Is ‘regenerative tourism’ just a rebranding of ‘sustainable tourism’?

Photo showing new growth emerging from desolate landscape

Emerging at the same time as sustainability, regeneration has expanded across numerous development sectors including residential, commercial, and agriculture. While regenerative tourism practice has been developing since the first decade of this century, it is still relatively unknown and poorly understood. 

In this brief article, I will answer some common questions and respond to some common criticisms of regenerative tourism.

Why do we need regenerative tourism?

Proponents of regenerative tourism want to address growing concerns about tourism’s contributions, and vulnerabilities, to the catastrophic destruction of societies and the planet. Dominant sustainable development approaches originate from a mechanistic worldview; the industrial model and the ‘continual growth’ agenda. They support extractive economies that no longer serve our interests. 

The implication here is that sustainable tourism has failed. 

In response, there are calls for the adoption of alternative worldviews to address tourism and sustainability, because ‘you cannot solve old problems with old thinking’. Such alternatives and their applications are emerging from the margins of tourism practice.

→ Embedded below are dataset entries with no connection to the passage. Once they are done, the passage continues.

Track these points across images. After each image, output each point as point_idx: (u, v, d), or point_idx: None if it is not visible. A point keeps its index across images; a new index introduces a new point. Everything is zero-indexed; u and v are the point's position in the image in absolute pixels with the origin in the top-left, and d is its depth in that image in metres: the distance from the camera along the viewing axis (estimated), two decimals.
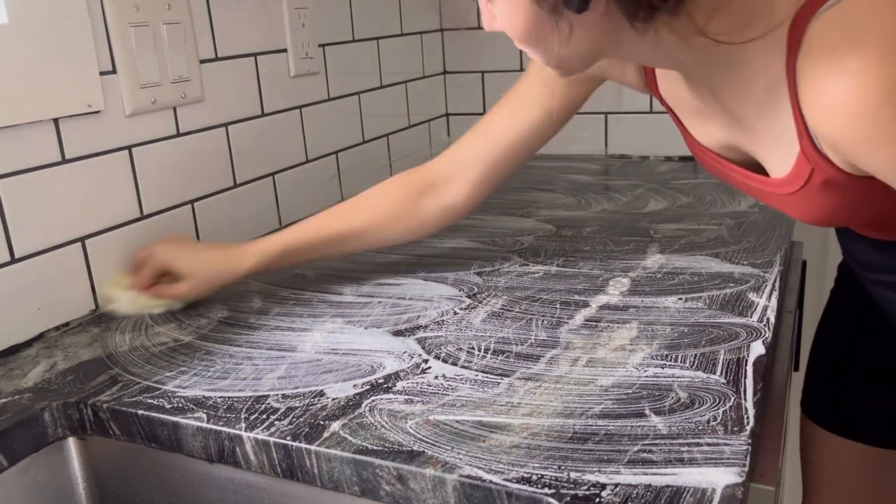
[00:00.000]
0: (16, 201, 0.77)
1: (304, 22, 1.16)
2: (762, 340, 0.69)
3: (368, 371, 0.68)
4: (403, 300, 0.84)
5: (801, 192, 0.65)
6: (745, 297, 0.79)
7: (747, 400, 0.59)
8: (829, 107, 0.53)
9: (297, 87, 1.17)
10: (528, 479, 0.51)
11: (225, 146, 1.04)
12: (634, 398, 0.60)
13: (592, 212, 1.15)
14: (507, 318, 0.77)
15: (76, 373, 0.71)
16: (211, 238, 1.01)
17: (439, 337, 0.74)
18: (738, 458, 0.52)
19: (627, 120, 1.50)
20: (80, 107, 0.82)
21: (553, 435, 0.56)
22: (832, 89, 0.52)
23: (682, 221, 1.06)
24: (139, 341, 0.77)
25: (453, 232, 1.08)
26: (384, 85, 1.41)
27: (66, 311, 0.83)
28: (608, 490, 0.49)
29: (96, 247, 0.86)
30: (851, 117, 0.51)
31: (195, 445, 0.62)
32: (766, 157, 0.67)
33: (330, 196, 1.27)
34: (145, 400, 0.65)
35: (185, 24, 0.94)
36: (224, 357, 0.72)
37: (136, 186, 0.90)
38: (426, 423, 0.58)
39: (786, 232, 0.99)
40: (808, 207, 0.67)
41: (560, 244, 1.00)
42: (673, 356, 0.67)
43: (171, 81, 0.93)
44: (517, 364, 0.67)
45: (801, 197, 0.65)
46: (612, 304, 0.79)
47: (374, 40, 1.37)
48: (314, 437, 0.57)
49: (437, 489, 0.53)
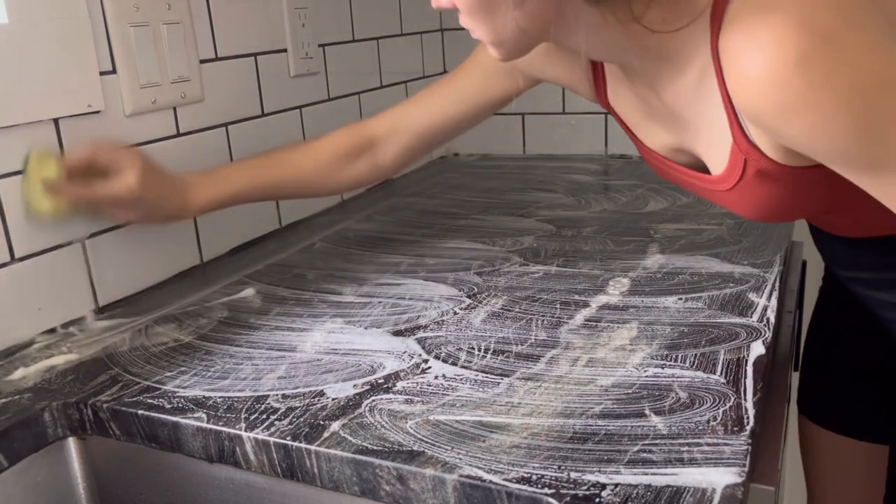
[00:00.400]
0: (16, 201, 0.77)
1: (304, 22, 1.16)
2: (762, 340, 0.69)
3: (368, 371, 0.68)
4: (403, 300, 0.84)
5: (738, 186, 0.66)
6: (745, 297, 0.79)
7: (747, 400, 0.59)
8: (745, 78, 0.54)
9: (297, 87, 1.17)
10: (528, 479, 0.51)
11: (225, 146, 1.04)
12: (634, 398, 0.60)
13: (592, 212, 1.15)
14: (507, 318, 0.77)
15: (76, 373, 0.71)
16: (212, 237, 1.01)
17: (439, 337, 0.74)
18: (738, 458, 0.52)
19: None
20: (80, 107, 0.82)
21: (553, 435, 0.56)
22: (747, 62, 0.53)
23: (682, 221, 1.06)
24: (139, 341, 0.77)
25: (453, 232, 1.08)
26: (384, 85, 1.41)
27: (66, 311, 0.83)
28: (608, 490, 0.49)
29: (96, 247, 0.86)
30: (766, 86, 0.52)
31: (195, 445, 0.62)
32: (706, 154, 0.68)
33: (330, 196, 1.27)
34: (145, 400, 0.65)
35: (185, 24, 0.94)
36: (224, 357, 0.72)
37: None
38: (426, 423, 0.58)
39: (786, 232, 0.99)
40: (749, 202, 0.68)
41: (560, 244, 1.00)
42: (673, 356, 0.67)
43: (171, 81, 0.93)
44: (517, 364, 0.67)
45: (740, 192, 0.66)
46: (612, 304, 0.79)
47: (374, 40, 1.37)
48: (314, 437, 0.57)
49: (437, 489, 0.53)
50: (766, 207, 0.68)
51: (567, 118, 1.55)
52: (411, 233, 1.09)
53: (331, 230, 1.13)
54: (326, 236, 1.10)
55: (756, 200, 0.67)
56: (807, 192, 0.65)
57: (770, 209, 0.68)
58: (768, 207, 0.68)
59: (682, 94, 0.65)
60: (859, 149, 0.52)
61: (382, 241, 1.06)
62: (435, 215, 1.18)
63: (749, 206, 0.69)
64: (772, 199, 0.66)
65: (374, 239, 1.07)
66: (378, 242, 1.05)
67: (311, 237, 1.10)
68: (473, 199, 1.26)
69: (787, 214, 0.72)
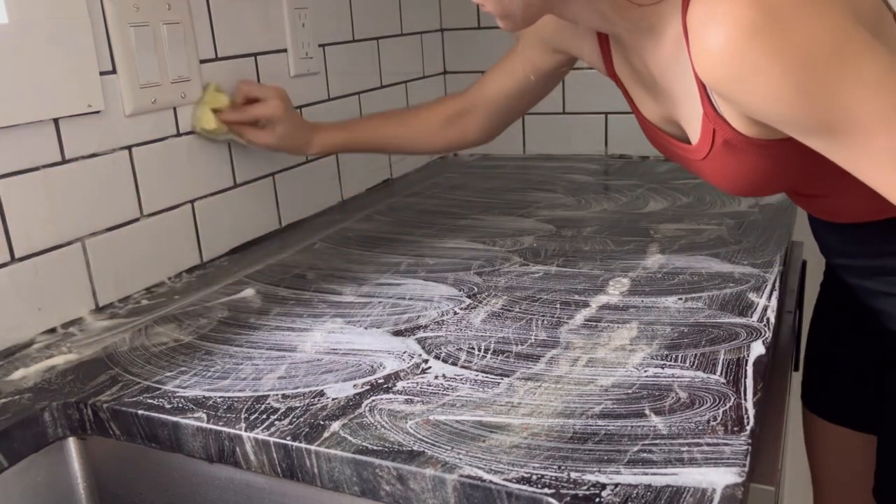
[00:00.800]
0: (16, 201, 0.77)
1: (304, 22, 1.16)
2: (762, 340, 0.69)
3: (368, 371, 0.68)
4: (403, 300, 0.84)
5: (710, 156, 0.71)
6: (745, 297, 0.79)
7: (747, 400, 0.59)
8: (704, 50, 0.58)
9: (297, 87, 1.17)
10: (528, 479, 0.51)
11: (225, 146, 1.03)
12: (634, 398, 0.60)
13: (592, 212, 1.15)
14: (507, 318, 0.77)
15: (76, 373, 0.71)
16: (212, 237, 1.01)
17: (439, 337, 0.74)
18: (738, 458, 0.52)
19: (627, 120, 1.50)
20: (80, 107, 0.82)
21: (553, 435, 0.56)
22: (707, 35, 0.58)
23: (682, 221, 1.06)
24: (139, 341, 0.77)
25: (453, 232, 1.08)
26: (384, 85, 1.41)
27: (67, 311, 0.83)
28: (608, 490, 0.49)
29: (96, 247, 0.86)
30: (721, 57, 0.57)
31: (195, 445, 0.62)
32: (686, 124, 0.73)
33: (330, 196, 1.27)
34: (145, 400, 0.65)
35: (185, 24, 0.94)
36: (224, 357, 0.72)
37: (136, 186, 0.90)
38: (426, 423, 0.58)
39: (786, 232, 0.99)
40: (720, 172, 0.73)
41: (560, 244, 1.00)
42: (673, 356, 0.67)
43: (171, 81, 0.93)
44: (517, 364, 0.67)
45: (712, 161, 0.72)
46: (612, 304, 0.79)
47: (374, 40, 1.37)
48: (314, 437, 0.57)
49: (437, 489, 0.53)
50: (736, 178, 0.73)
51: (567, 118, 1.55)
52: (411, 233, 1.09)
53: (331, 230, 1.13)
54: (326, 236, 1.10)
55: (726, 170, 0.72)
56: (773, 165, 0.70)
57: (740, 180, 0.73)
58: (738, 178, 0.73)
59: (662, 65, 0.70)
60: (810, 115, 0.57)
61: (382, 241, 1.06)
62: (435, 215, 1.18)
63: (720, 177, 0.74)
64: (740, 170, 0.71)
65: (374, 239, 1.07)
66: (378, 242, 1.05)
67: (311, 237, 1.10)
68: (473, 199, 1.26)
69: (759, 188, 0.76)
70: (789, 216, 1.06)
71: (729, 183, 0.74)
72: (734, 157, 0.69)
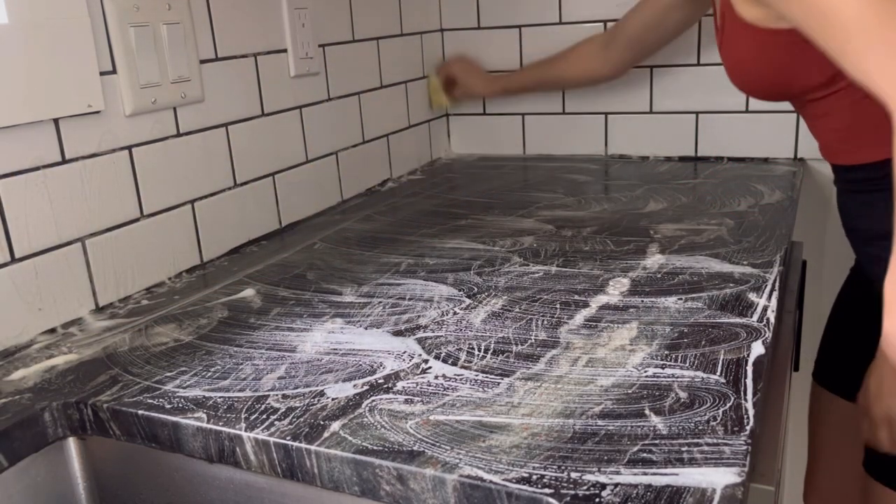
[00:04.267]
0: (16, 201, 0.77)
1: (304, 22, 1.16)
2: (762, 340, 0.69)
3: (368, 371, 0.68)
4: (403, 300, 0.84)
5: (723, 40, 0.88)
6: (745, 297, 0.79)
7: (747, 400, 0.59)
8: None
9: (297, 87, 1.17)
10: (528, 479, 0.51)
11: (225, 146, 1.04)
12: (634, 398, 0.60)
13: (592, 212, 1.15)
14: (507, 318, 0.77)
15: (76, 373, 0.71)
16: (212, 237, 1.02)
17: (439, 337, 0.74)
18: (738, 458, 0.52)
19: (627, 120, 1.50)
20: (80, 107, 0.82)
21: (553, 435, 0.56)
22: None
23: (682, 221, 1.06)
24: (139, 341, 0.77)
25: (453, 232, 1.08)
26: (384, 85, 1.41)
27: (67, 311, 0.83)
28: (608, 490, 0.49)
29: (96, 247, 0.86)
30: None
31: (195, 445, 0.62)
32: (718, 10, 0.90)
33: (330, 196, 1.27)
34: (145, 400, 0.65)
35: (185, 25, 0.94)
36: (224, 357, 0.72)
37: (136, 186, 0.90)
38: (426, 423, 0.58)
39: (786, 232, 0.99)
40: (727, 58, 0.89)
41: (560, 244, 1.00)
42: (673, 356, 0.67)
43: (171, 81, 0.93)
44: (517, 364, 0.67)
45: (724, 47, 0.88)
46: (612, 304, 0.79)
47: (374, 40, 1.37)
48: (314, 437, 0.57)
49: (437, 489, 0.53)
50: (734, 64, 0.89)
51: (567, 118, 1.55)
52: (411, 233, 1.09)
53: (331, 230, 1.13)
54: (326, 236, 1.10)
55: (730, 55, 0.88)
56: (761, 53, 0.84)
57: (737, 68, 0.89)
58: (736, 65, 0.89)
59: None
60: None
61: (382, 241, 1.06)
62: (435, 215, 1.18)
63: (728, 64, 0.90)
64: (737, 56, 0.87)
65: (374, 239, 1.07)
66: (378, 242, 1.05)
67: (311, 237, 1.10)
68: (473, 199, 1.26)
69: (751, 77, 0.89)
70: (789, 216, 1.06)
71: (729, 69, 0.90)
72: (734, 42, 0.86)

Derived from an ecological worldview, regenerative tourism is being developed by a growing movement of tourism practitioners.

What is regenerative tourism?

Let me start off by saying that regenerative tourism is not a tourism niche, like ‘adventure tourism’. Rather, it is a holistic way of thinking; a transformational approach with deep roots within regenerative development.

Regenerative tourism combines a range of processes co-created by local communities who want their places and their visitors to flourish. There are no 10-point checklists that tourism stakeholders can follow. Instead, stakeholders must come together to discover the unique essence of their place to find ways to build reciprocal, beneficial relationships.

Communities that adopt a regenerative tourism approach embark on a journey to align themselves with living systems as part of nature. Tourism activity in urban areas can also be regenerative as cities are also viewed as living systems.